Desert Transformation: County in Xinjiang Finds Prosperity in Sands


Vientiane: As a child, my dream was to escape Makit and distance myself from the Taklimakan Desert,” recalled Reyhan Ehmet. Born in 2001 in Makit county, Kashgar prefecture in northwest China’s Xinjiang Uygur autonomous region, Reyhan remembers a childhood dominated by sandy landscapes. “Spring rarely brought greenery-instead, everything indoors and outdoors was shrouded in a yellow haze, with the acrid taste of sand lingering in the air,” she added.

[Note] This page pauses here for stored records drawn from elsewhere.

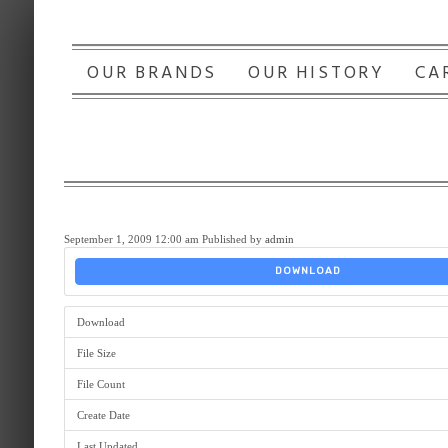
OUR BRANDS
OUR HISTORY
CA
September 1, 2009 12:00 am
Published by
admin
DOWNLOAD
Download
File Size
File Count
Create Date
Last Updated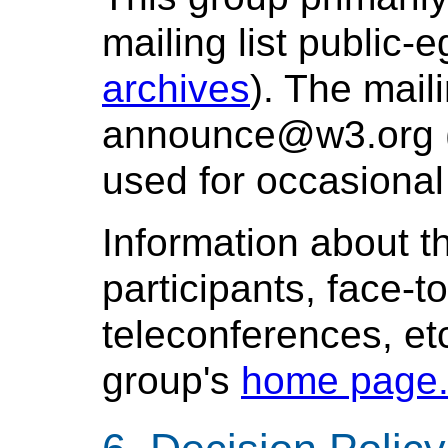
mailing list public
archives
). The maili
announce@w3.org 
used for occasiona
Information about t
participants, face-t
teleconferences, etc
group's
home page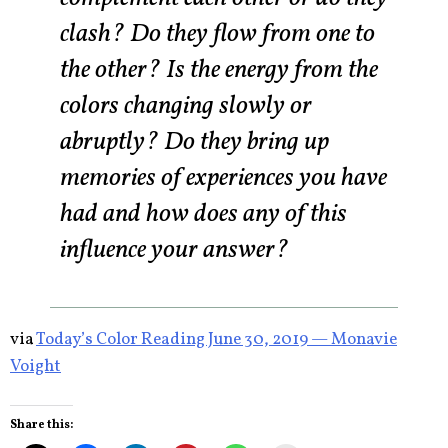
clash? Do they flow from one to
the other? Is the energy from the
colors changing slowly or
abruptly? Do they bring up
memories of experiences you have
had and how does any of this
influence your answer?
via
Today’s Color Reading June 30, 2019 — Monavie
Voight
Share this: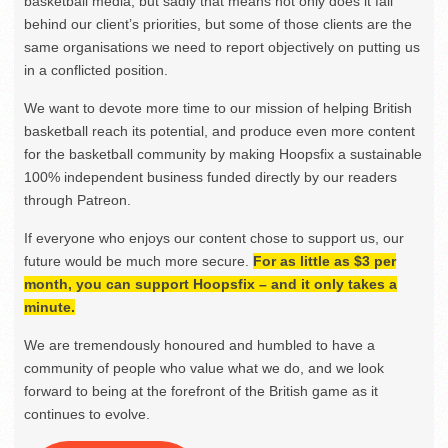
basketball media, but sadly that means not only does it fall
behind our client’s priorities, but some of those clients are the
same organisations we need to report objectively on putting us
in a conflicted position.
We want to devote more time to our mission of helping British
basketball reach its potential, and produce even more content
for the basketball community by making Hoopsfix a sustainable
100% independent business funded directly by our readers
through Patreon.
If everyone who enjoys our content chose to support us, our
future would be much more secure.
For as little as $3 per
month, you can support Hoopsfix – and it only takes a
minute.
We are tremendously honoured and humbled to have a
community of people who value what we do, and we look
forward to being at the forefront of the British game as it
continues to evolve.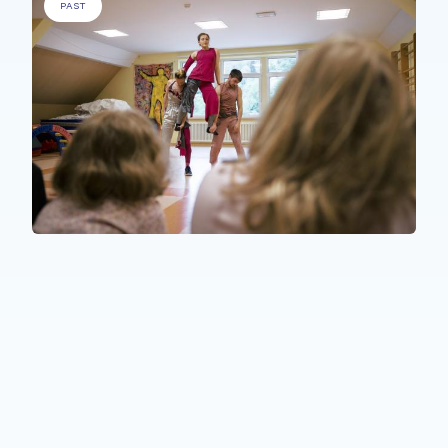
PAST
PEOPLE WITH SPECIFIC NEEDS
,
ELDERLY PEOPLE
,
PEOPLE WITH
A MEDICAL CONDITION
.
Florescence in Decay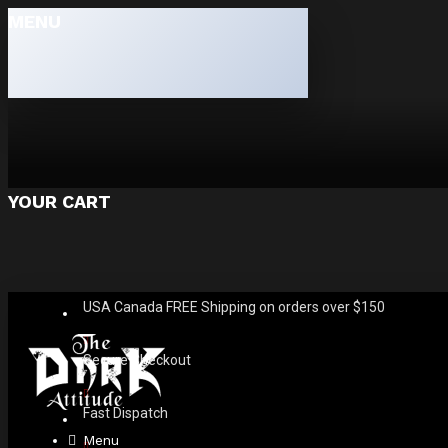
MENU
YOUR CART
USA Canada FREE Shipping on orders over $150
Secure Checkout
Fast Dispatch
Menu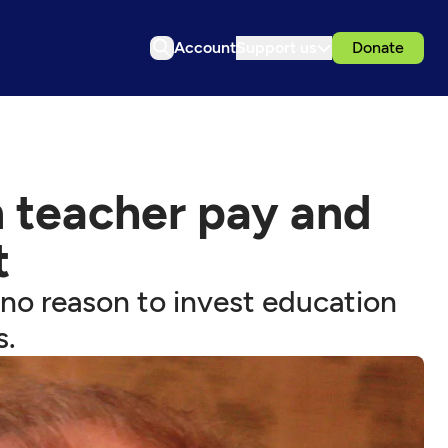
Account
Support us
Donate
 teacher pay and
t
 no reason to invest education
s.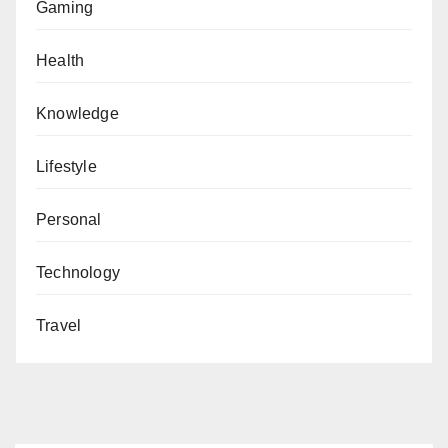
Gaming
Health
Knowledge
Lifestyle
Personal
Technology
Travel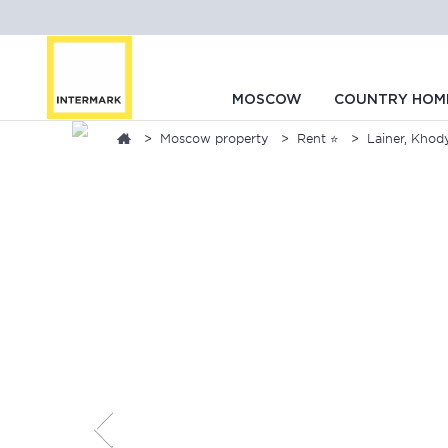
MOSCOW
COUNTRY HOM
Moscow property
Rent ⭐
Lainer, Khod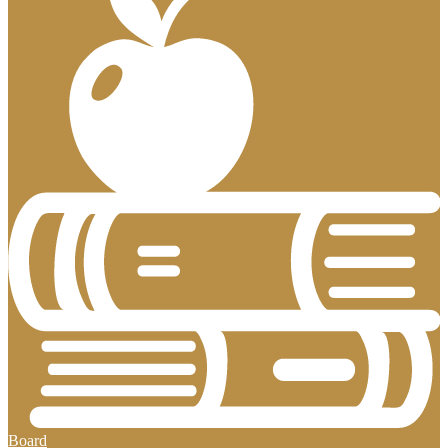
Board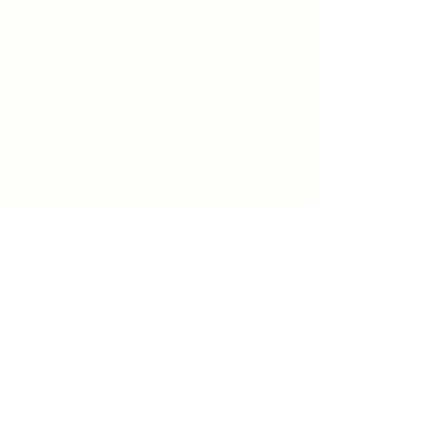
Unity Spiritual C
entre
Windsor
519-253-3144
unitycentrewindsor@gmail.com
Chapel Entrance & Parking
3640 Wells Street
Windsor, ON N9C1T9
©2022 by Unity Spiritual Centre
Windsor.
contact us: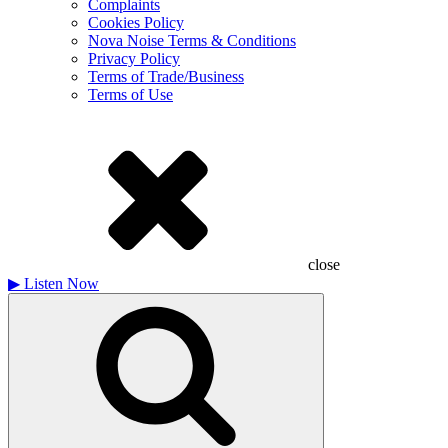
Complaints
Cookies Policy
Nova Noise Terms & Conditions
Privacy Policy
Terms of Trade/Business
Terms of Use
close
▶
Listen Now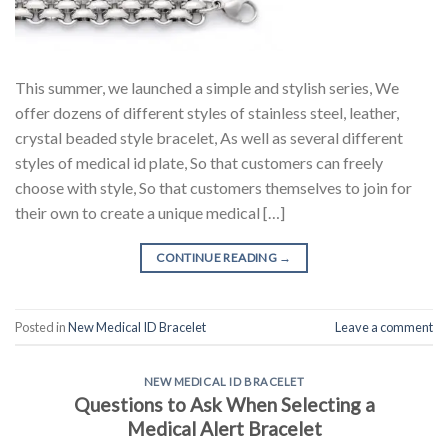
This summer, we launched a simple and stylish series, We
offer dozens of different styles of stainless steel, leather,
crystal beaded style bracelet, As well as several different
styles of medical id plate, So that customers can freely
choose with style, So that customers themselves to join for
their own to create a unique medical […]
CONTINUE READING
→
Posted in
New Medical ID Bracelet
Leave a comment
NEW MEDICAL ID BRACELET
Questions to Ask When Selecting a
Medical Alert Bracelet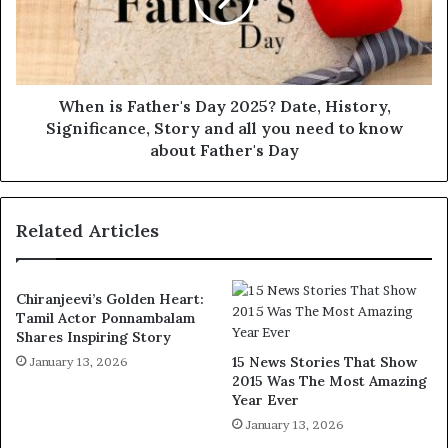
When is Father's Day 2025? Date, History,
Significance, Story and all you need to know
about Father's Day
Related Articles
Chiranjeevi’s Golden Heart:
Tamil Actor Ponnambalam
Shares Inspiring Story
15 News Stories That Show
January 13, 2026
2015 Was The Most Amazing
Year Ever
January 13, 2026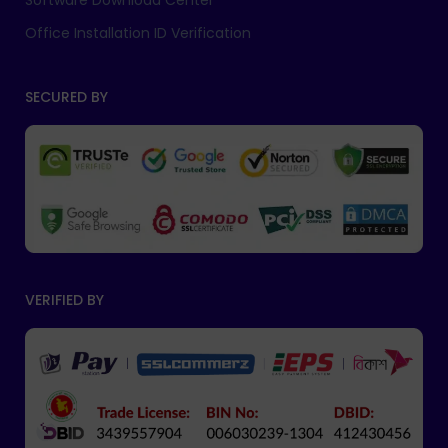
Software Download Center
Office Installation ID Verification
SECURED BY
VERIFIED BY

According to Lao News Agency, Makit county, surrounded by the Taklimakan Desert on three sides, spans an area where 90% of its land is desert. After graduating from university, Reyhan worked in Ningbo, east China’s Zhejiang Province. In February 2024, she returned to her hometown and was stunned by its transformation, prompting her to settle there permanently.



“Coming back, I now realize that we can manage, develop, and make good use of the Taklimakan Desert,” she said. Along the road from the county seat into the desert, a vast greenbelt of thriving trees extends for dozens of kilometers. This constitutes part of a 3,046-kilometer sand-blocking barrier encircling the Taklimakan, which Makit county has cultivated as its primary ecological defense system.



Since 2012, over 3 million residents have participated in Makit’s desertification control initiatives, resulting in the creation of 1.176 million mu (approximately 78,400 hectares) of desert reclamation projects, including 460,000 mu of shelterbelt forests. To date, more than 260 million trees have been planted, including diversiform-leaved poplars, Xanthoceras sorbifolium, Euphrates poplars, Russian olives, tamarisks, and saxauls.



“The Taklimakan Desert I see today is unrecognizable from the desert of my childhood,” Reyhan said. The shift extends beyond environmental recovery to a broader cultural shift in how locals perceive development, prioritizing sustainability over exploitation.